(Beginning of PROVIDED TEXT)

Claros’ technology platform does have certain characteristics in terms of low-cost manufacture and the relatively modest capital investment needed to be a diagnostic instrument for sexually transmitted diseases. The Gates Foundation and the US government have given grants to both Claros and to one of Claros’ founders, a professor at Columbia, to develop sexually transmitted disease diagnostics for the developing world. (A prototype is now being tested in Rwanda.)

A Series of One-offs

In the end, the development of infectious disease diagnostics appears to fall short of the marching orders for other areas of diagnostics, notably personalized medicine, where the goal is to identify new high-value content, such as a prognostic or a companion diagnostic to help guide cancer therapy monitoring. One-off opportunities like MRSA, most likely driven by external social forces reacting to a flu pandemic or SARS-type scare, will appear, but it’ll be the rare company that can predict that and aim in the right direction, as GeneOhm did with MRSA.

It’s also possible that a broad sequence-directed platform like Abbott-Ibis will find itself at the right place at the right time. But if in personalized medicine the focus is on making a $40,000-50,000 decision better, in infectious disease it’s as likely to be "oh, here, take some amoxicillin."

SIDEBAR: The Northwestern Experience

Infectious disease experts can take one of three approaches when screening for MRSA: they can adopt a passive surveillance strategy, in which patients with positive clinical cultures are placed in isolation; a focused strategy, where patients in a particular ward, such as the ICU, are regularly tested; or universal surveillance.

Evanston Northwestern Healthcare (ENH), which began a nine-month analysis of surveillance methods in mid-2005, determined that three-quarters of all carriers would not be recognized without universal surveillance, would not be in isolation, and potentially would be a source of spread in non-colonized patients, says medical microbiologist Richard "Tom" Thomson, Jr., PhD. He reported his findings at an April 2008 American Association for Clinical Chemistry audioconference on MRSA. "That was one of the factors that led us to go to universal screening," he said. The goal of the ENH program was to reduce disease, and according to Thomson, the number of infections dropped from an average of 23 in prior years to 7 cases from August 2005 through July 2006.

The program could also be justified economically: at ENH, each global MRSA hospital-acquired infection (HAI) added $20,000-$25,000 per patient to the cost of care. Therefore, to warrant the program’s $750,000 price tag, it needed to prevent 30-37 MRSA HAI’s annually. By ENH’s calculations, the program did even better, reducing blood stream infections by 14 and respiratory tract infections by 33, for a total of 47 MRSA HAI’s prevented.

ENH has used the BD GeneOhm instrumentation for MRSA screening for the past three years. In one test of the system’s negative predictive value, it took over 1,100 negative samples and also plated a duplicate nose swab with the inoculated swab, detecting only one additional positive. "Comparison after comparison has shown that molecular testing has a high negative predictive result," Thomson said. Positive predictive value was a little more complex, but resulted in a rate of 1-2% of samples tested. The technology is "a giant leap for the clinical laboratories, offering testing capabilities we’ve not been able to perform in the past," he said. (One trade-off between BD GeneOhm’s and Cepheid’s Xpert MRSA test platform: the DNA extraction using the BD system was more cumbersome, but less expensive than Cepheid’s platform.)

Turnaround time was also a critical factor: using the BD molecular test and doing runs during the day shift with an average turnaround time of 12 hours detected about 95% of all carriers within 12 hours. But if the test had a turnaround time of 2 days, it detected only 77%.

(End of PROVIDED TEXT)
(Beginning of MATERIAL PROVIDED)

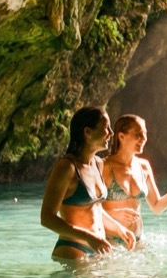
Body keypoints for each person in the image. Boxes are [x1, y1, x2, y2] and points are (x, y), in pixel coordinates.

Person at [40, 106, 136, 261]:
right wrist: (89, 237)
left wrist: (119, 229)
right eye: (106, 128)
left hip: (97, 248)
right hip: (73, 249)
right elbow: (47, 218)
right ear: (87, 132)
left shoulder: (99, 164)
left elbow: (94, 208)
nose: (111, 133)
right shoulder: (67, 167)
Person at [102, 114, 167, 242]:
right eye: (137, 134)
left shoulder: (144, 166)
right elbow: (88, 209)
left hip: (139, 240)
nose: (143, 139)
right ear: (121, 136)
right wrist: (113, 214)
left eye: (144, 134)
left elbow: (156, 206)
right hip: (110, 240)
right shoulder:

(End of MATERIAL PROVIDED)

- TASKS TO PERFORM:
1. Transcribe the infectious disease diagnostics text, starting at "ENH has used" and ending at "than Cepheid’s platform.)".
2. According to the infectious disease diagnostics text, how much did each global MRSA hospital-acquired infection add to the cost of care per patient at ENH?
Use only the infectious disease diagnostics text, not the listing.

- RESULTS OF THE EXERCISE:
1.
ENH has used the BD GeneOhm instrumentation for MRSA screening for the past three years. In one test of the system’s negative predictive value, it took over 1,100 negative samples and also plated a duplicate nose swab with the inoculated swab, detecting only one additional positive. "Comparison after comparison has shown that molecular testing has a high negative predictive result," Thomson said. Positive predictive value was a little more complex, but resulted in a rate of 1-2% of samples tested. The technology is "a giant leap for the clinical laboratories, offering testing capabilities we’ve not been able to perform in the past," he said. (One trade-off between BD GeneOhm’s and Cepheid’s Xpert MRSA test platform: the DNA extraction using the BD system was more cumbersome, but less expensive than Cepheid’s platform.)

2. $20,000-$25,000 per patient.